[[ Data, beginning ]]

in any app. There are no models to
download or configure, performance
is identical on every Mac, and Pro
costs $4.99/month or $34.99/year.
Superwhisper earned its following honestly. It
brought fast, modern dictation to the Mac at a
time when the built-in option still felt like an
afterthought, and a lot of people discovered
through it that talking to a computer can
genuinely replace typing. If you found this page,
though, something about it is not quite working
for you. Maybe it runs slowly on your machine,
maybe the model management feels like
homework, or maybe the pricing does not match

[[ Data, end ]]
[[ Data, beginning ]]

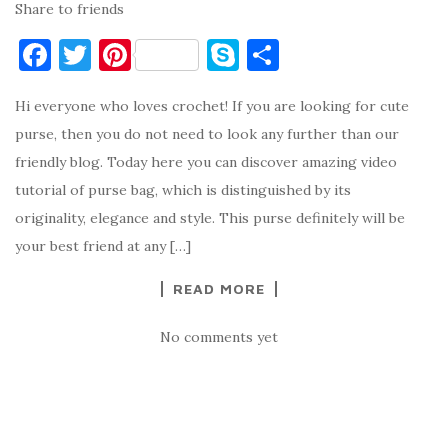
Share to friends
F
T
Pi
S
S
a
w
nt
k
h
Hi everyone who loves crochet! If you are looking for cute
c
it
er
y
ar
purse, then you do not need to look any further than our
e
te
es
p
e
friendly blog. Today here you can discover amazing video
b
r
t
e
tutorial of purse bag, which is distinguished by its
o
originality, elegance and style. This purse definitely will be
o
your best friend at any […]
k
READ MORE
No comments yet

[[ Data, end ]]

- [Problem details]: Answer with a number only: how many lines above include the word "purse"?

- [Solution]: 3